Whatever Clause IV might eventually say, the Labour Party is being upended and the baggage of public ownership loaded back on board, writes Sean O’Grady
When Jeremy Corbyn became leader of the Labour Party in 2015, many of its members, old and new, felt as though they had “got their party back” – not least the ancient belief in public ownership, once enshrined in Clause IV of the party’s constitution, the party’s original “mission statement”, as it might be termed nowadays.
In substance, so it has proved, in the sense that much of the old Blairite, social democratic, centrist settlement – itself an accommodation with market capitalism and Thatcherism – has been denounced, its totems trashed, and “socialism” is once again the language and policy of the wider Labour movement. Four years ago, Corbyn cheerfully volunteered: “I think we should talk about what the objectives of the party are, whether that’s restoring the Clause IV as it was originally written or it’s a different one, but I think we shouldn’t shy away from public participation, public investment in industry and public control of the railways.”

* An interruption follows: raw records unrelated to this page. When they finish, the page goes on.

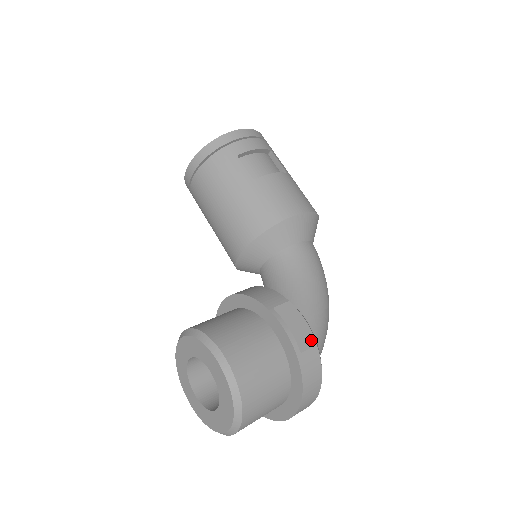
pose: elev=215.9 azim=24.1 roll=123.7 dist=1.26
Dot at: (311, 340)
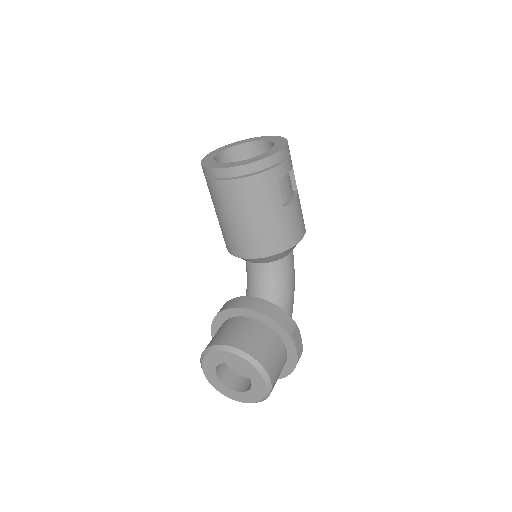
Dot at: (302, 349)
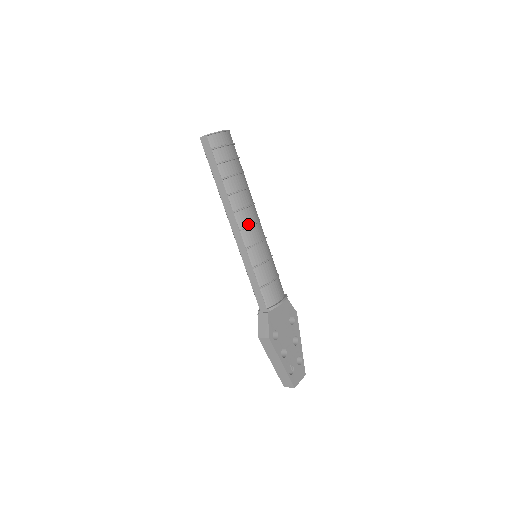
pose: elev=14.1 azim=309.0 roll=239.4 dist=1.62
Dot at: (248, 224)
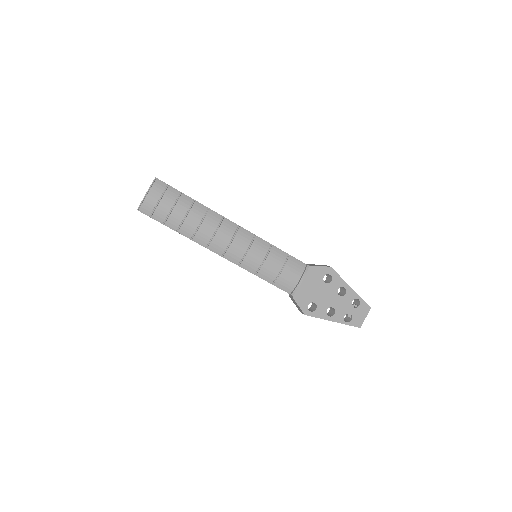
Dot at: (225, 247)
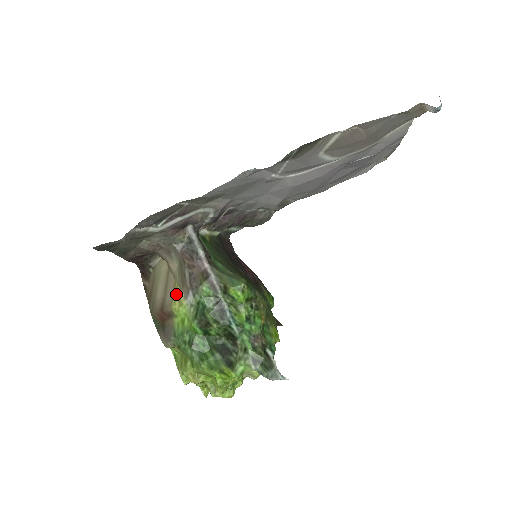
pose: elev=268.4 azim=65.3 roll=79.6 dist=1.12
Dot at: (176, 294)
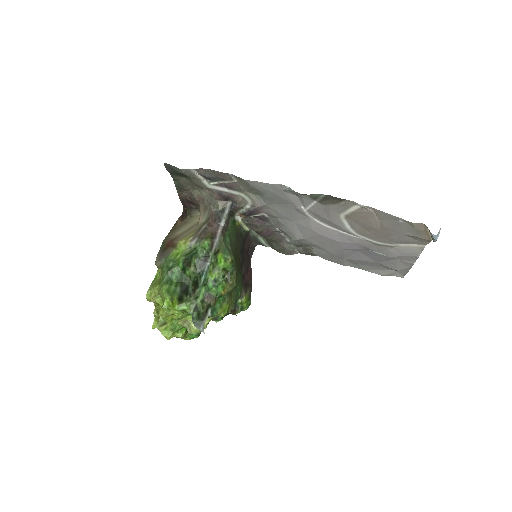
Dot at: (188, 236)
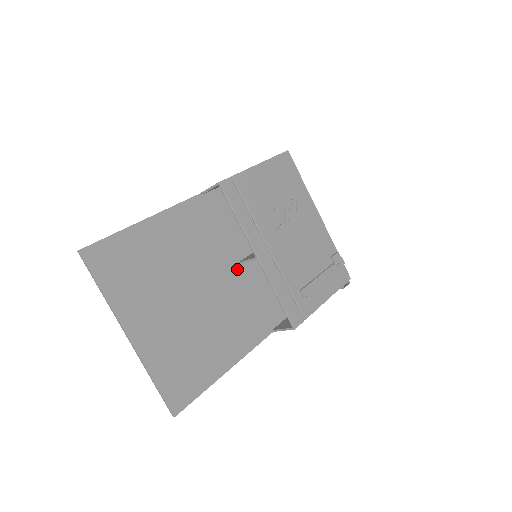
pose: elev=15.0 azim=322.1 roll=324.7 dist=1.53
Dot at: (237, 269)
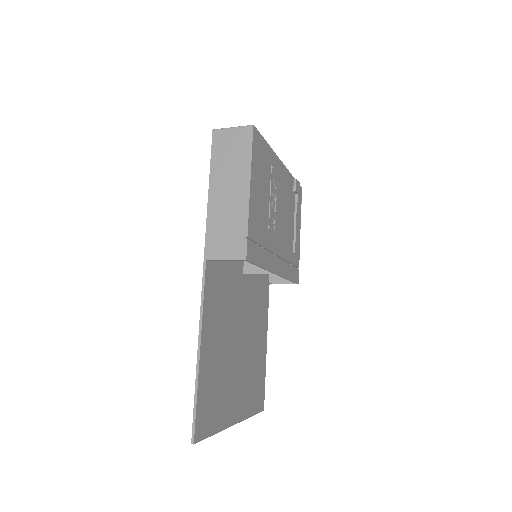
Dot at: (245, 278)
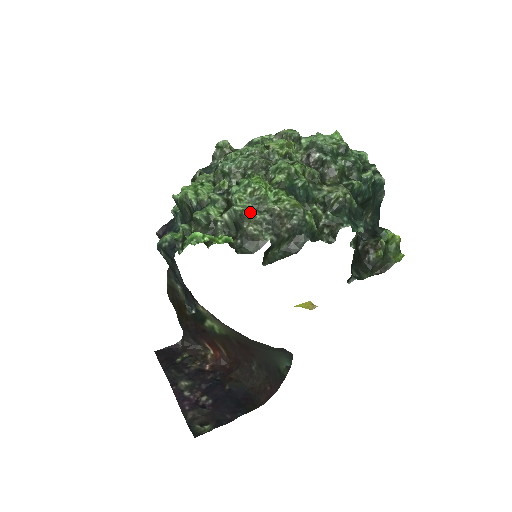
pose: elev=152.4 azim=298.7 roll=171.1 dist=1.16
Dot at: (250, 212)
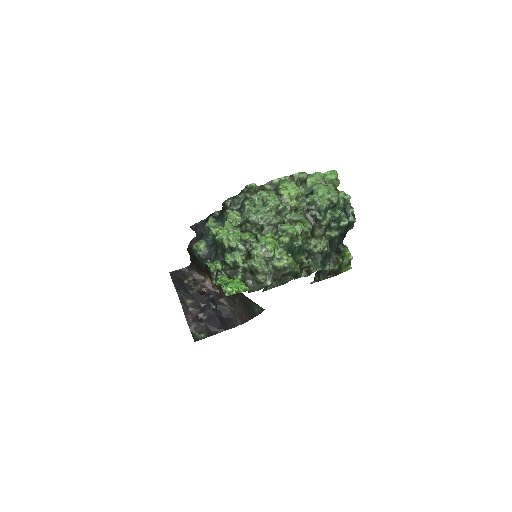
Dot at: (262, 268)
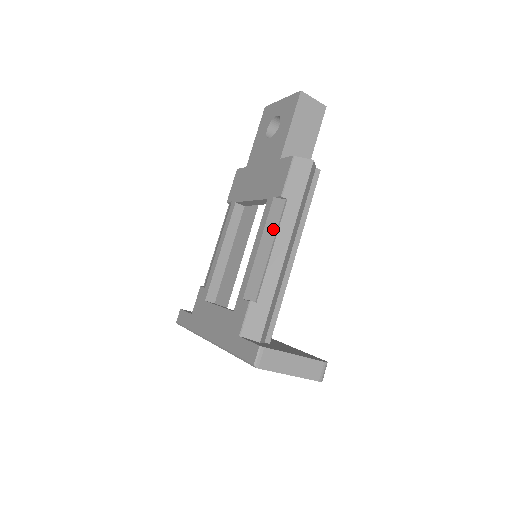
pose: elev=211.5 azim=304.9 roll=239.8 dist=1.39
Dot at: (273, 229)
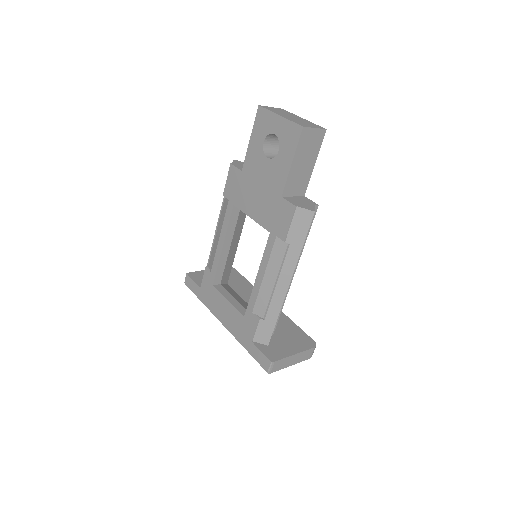
Dot at: (277, 266)
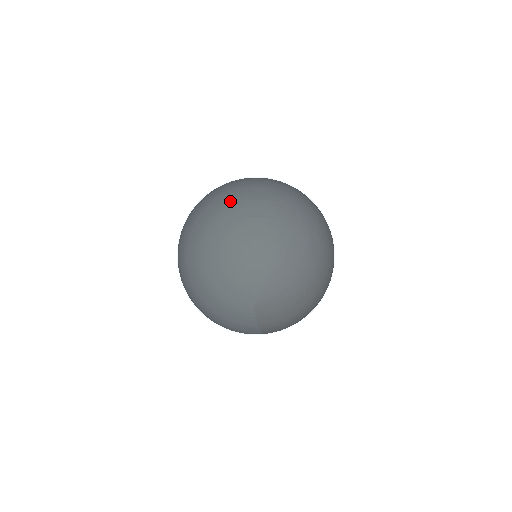
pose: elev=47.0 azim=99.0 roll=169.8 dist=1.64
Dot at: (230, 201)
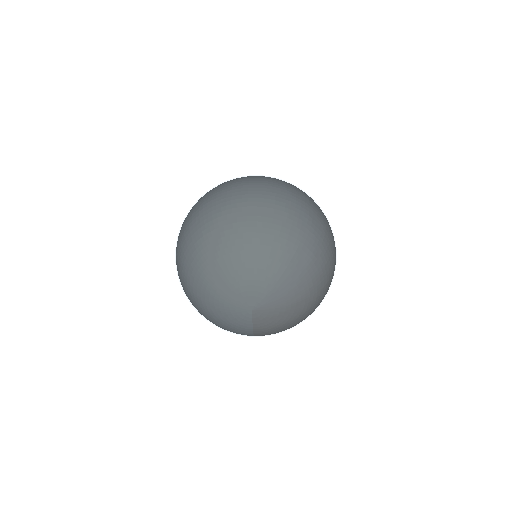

However, there has until now been little real pressure to reinstate the party’s historic constitutional commitment to “common ownership”, or nationalisation, muscular as the policies of John McDonnell and Rebecca Long-Bailey may be. It is that constitutional formality that some constituency Labour parties are now hankering after and agitating about. They argue the original, poetic text of Clause IV, dating back to 1918 – with all the transformative ambition attached to it – should be restored, like an Edwardian frieze that had been ripped from the facade of a beloved temple by some “modernising” philistines.